Akash Guidebook

Maintaining and Rotating Kubernetes/etcd Certificates: A How-To Guide


When K8s certs expire, you won't be able to use your cluster. Make sure to rotate your certs proactively.
The following procedure explains how to rotate them manually.
Evidence that the certs have expired:
root@node1:~# kubectl get nodes -o wide
error: You must be logged in to the server (Unauthorized)
You can always view the certs expiration using the kubeadm certs check-expiration command:
root@node1:~# kubeadm certs check-expiration
[check-expiration] Reading configuration from the cluster...
[check-expiration] FYI: You can look at this config file with 'kubectl -n kube-system get cm kubeadm-config -o yaml'
[check-expiration] Error reading configuration from the Cluster. Falling back to default configuration
admin.conf Feb 20, 2023 17:12 UTC <invalid> ca no
apiserver Mar 03, 2023 16:42 UTC 10d ca no
!MISSING! apiserver-etcd-client
apiserver-kubelet-client Feb 20, 2023 17:12 UTC <invalid> ca no
controller-manager.conf Feb 20, 2023 17:12 UTC <invalid> ca no
!MISSING! etcd-healthcheck-client
!MISSING! etcd-peer
!MISSING! etcd-server
front-proxy-client Feb 20, 2023 17:12 UTC <invalid> front-proxy-ca no
scheduler.conf Feb 20, 2023 17:12 UTC <invalid> ca no
ca Feb 18, 2032 17:12 UTC 8y no
!MISSING! etcd-ca
front-proxy-ca Feb 18, 2032 17:12 UTC 8y no

Rotate K8s Certs

Backup etcd DB

It is crucial to back up your etcd DB as it contains your K8s cluster state! So make sure to backup your etcd DB first before rotating the certs!

Take the etcd DB Backup

Replace the etcd key & cert with your locations found in the prior steps
export $(grep -v '^#' /etc/etcd.env | xargs -d '\n')
etcdctl -w table member list
etcdctl endpoint health --cluster -w table
etcdctl endpoint status --cluster -w table
etcdctl snapshot save node1.etcd.backup
You can additionally backup the current certs:
tar czf etc_kubernetes_ssl_etcd_bkp.tar.gz /etc/kubernetes /etc/ssl/etcd

Renew the Certs

IMPORTANT: For an HA Kubernetes cluster with multiple control plane nodes, the kubeadm certs renew command (followed by the kube-apiserver, kube-scheduler, kube-controller-manager pods and etcd.service restart) needs to be executed on all the control-plane nodes, on one control plane node at a time, starting with the primary control plane node.
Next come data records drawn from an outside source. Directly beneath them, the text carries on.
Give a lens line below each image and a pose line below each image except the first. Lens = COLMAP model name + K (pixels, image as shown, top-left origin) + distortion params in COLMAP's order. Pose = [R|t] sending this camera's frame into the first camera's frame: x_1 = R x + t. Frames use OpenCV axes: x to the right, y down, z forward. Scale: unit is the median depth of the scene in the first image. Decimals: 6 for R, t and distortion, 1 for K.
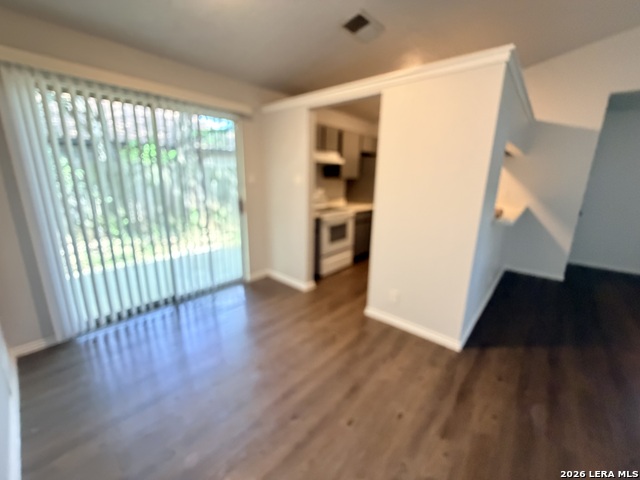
lens RADIAL K [[256.5, 0, 319.9], [0, 256.5, 238.4], [0, 0, 1]] dist [0.009835, 0.000247]
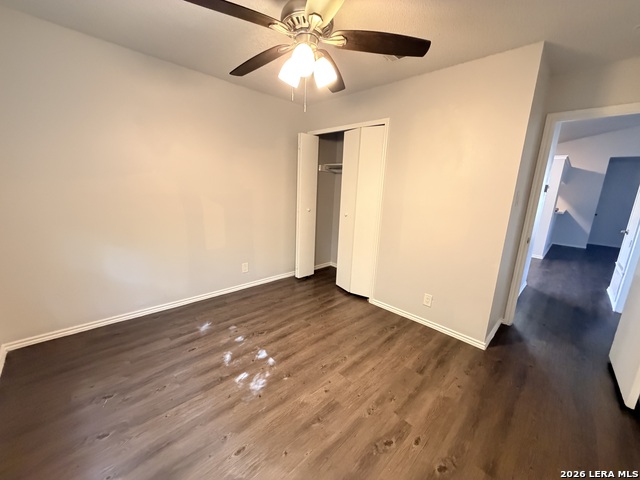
lens RADIAL K [[256.5, 0, 316.1], [0, 256.5, 242.2], [0, 0, 1]] dist [0.009835, 0.000247]
pose [[0.997347, 0.052120, -0.050808, -0.956892], [-0.053646, 0.998134, -0.029148, 0.280481], [0.049194, 0.031797, 0.998283, -1.021523]]
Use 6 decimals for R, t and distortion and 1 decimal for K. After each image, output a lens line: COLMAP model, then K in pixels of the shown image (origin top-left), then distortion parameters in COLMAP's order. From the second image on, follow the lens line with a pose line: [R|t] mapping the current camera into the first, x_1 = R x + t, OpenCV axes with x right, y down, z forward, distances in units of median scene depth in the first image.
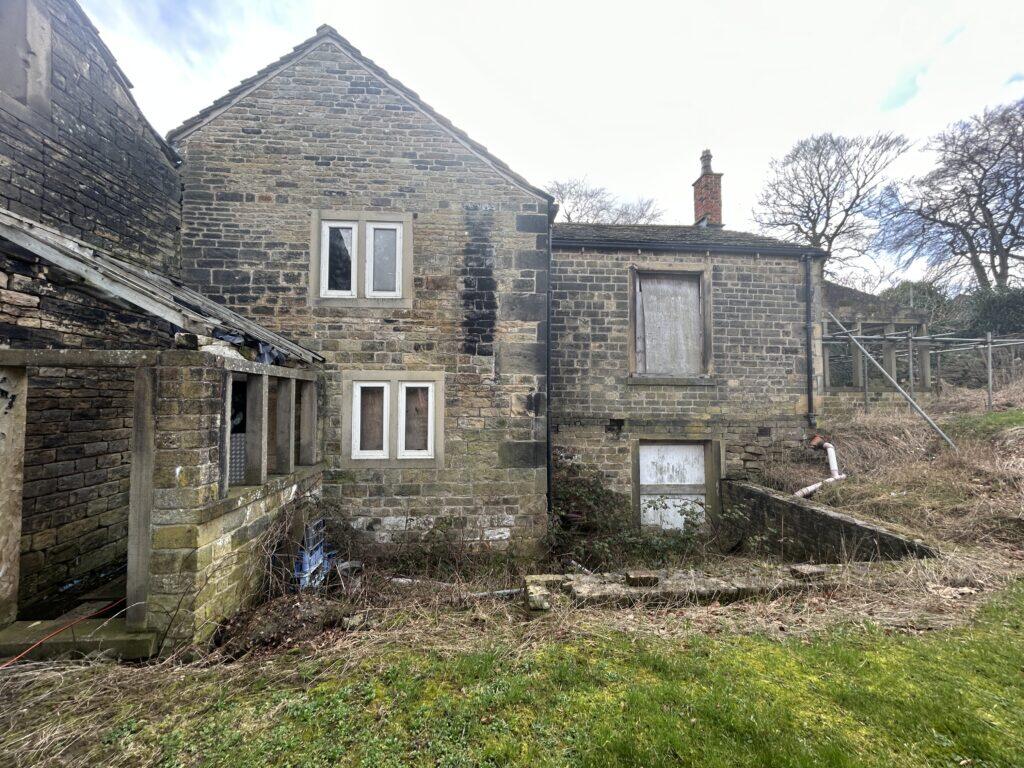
lens RADIAL K [[416.1, 0, 511.1], [0, 416.1, 384.3], [0, 0, 1]] dist [-0.002094, 0.001154]
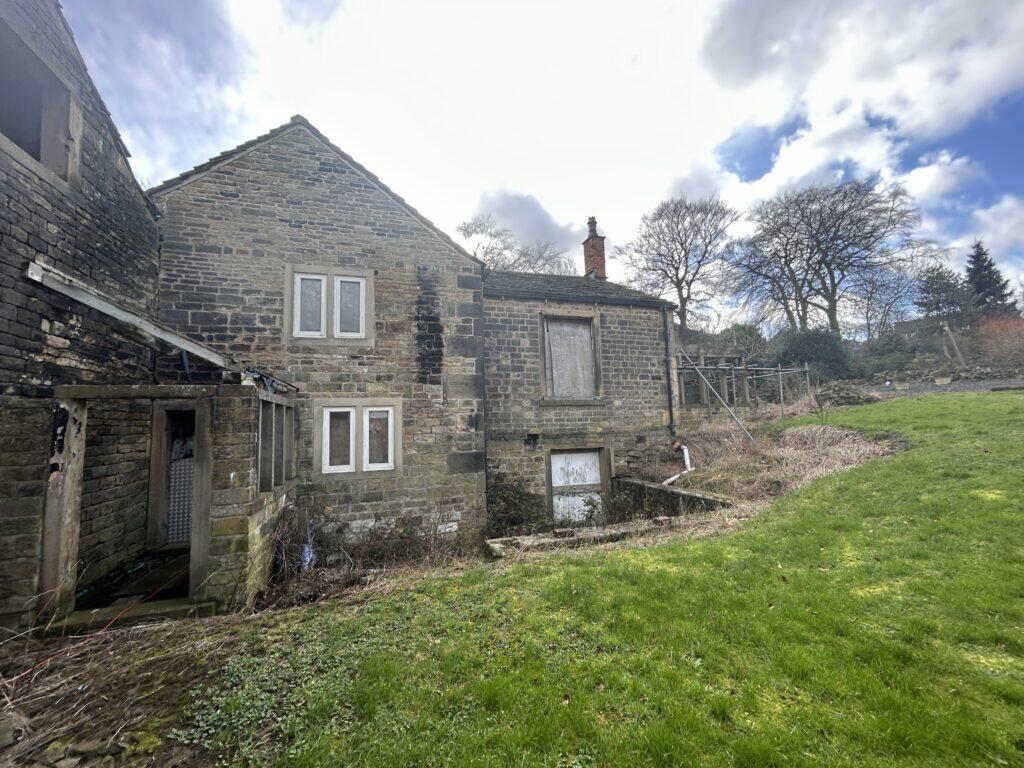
lens RADIAL K [[416.1, 0, 512.0], [0, 416.1, 384.3], [0, 0, 1]] dist [-0.002094, 0.001154]
pose [[0.972748, -0.010747, 0.231617, -0.128583], [0.024977, 0.997969, -0.058596, 0.009686], [-0.230517, 0.062785, 0.971041, -0.276694]]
This approach ensures that the cluster remains operational throughout the certificate renewal process and that there is always at least one control plane node available to handle API requests. To find out whether you have an HA K8s cluster (multiple control plane nodes) use this command kubectl get nodes -l node-role.kubernetes.io/control-plane
Now that you have the etcd DB backup, you can rotate the K8s certs using the following commands:

Rotate the k8s Certs

kubeadm certs renew all

Update your kubeconfig

mv -vi /root/.kube/config /root/.kube/config.old
cp -pi /etc/kubernetes/admin.conf /root/.kube/config

Bounce the following services in this order

kubectl -n kube-system delete pods -l component=kube-apiserver
kubectl -n kube-system delete pods -l component=kube-scheduler
kubectl -n kube-system delete pods -l component=kube-controller-manager
systemctl restart etcd.service

Verify the Certs Status

kubeadm certs check-expiration
Repeat the process for all control plane nodes, one at a time, if you have a HA Kubernetes cluster.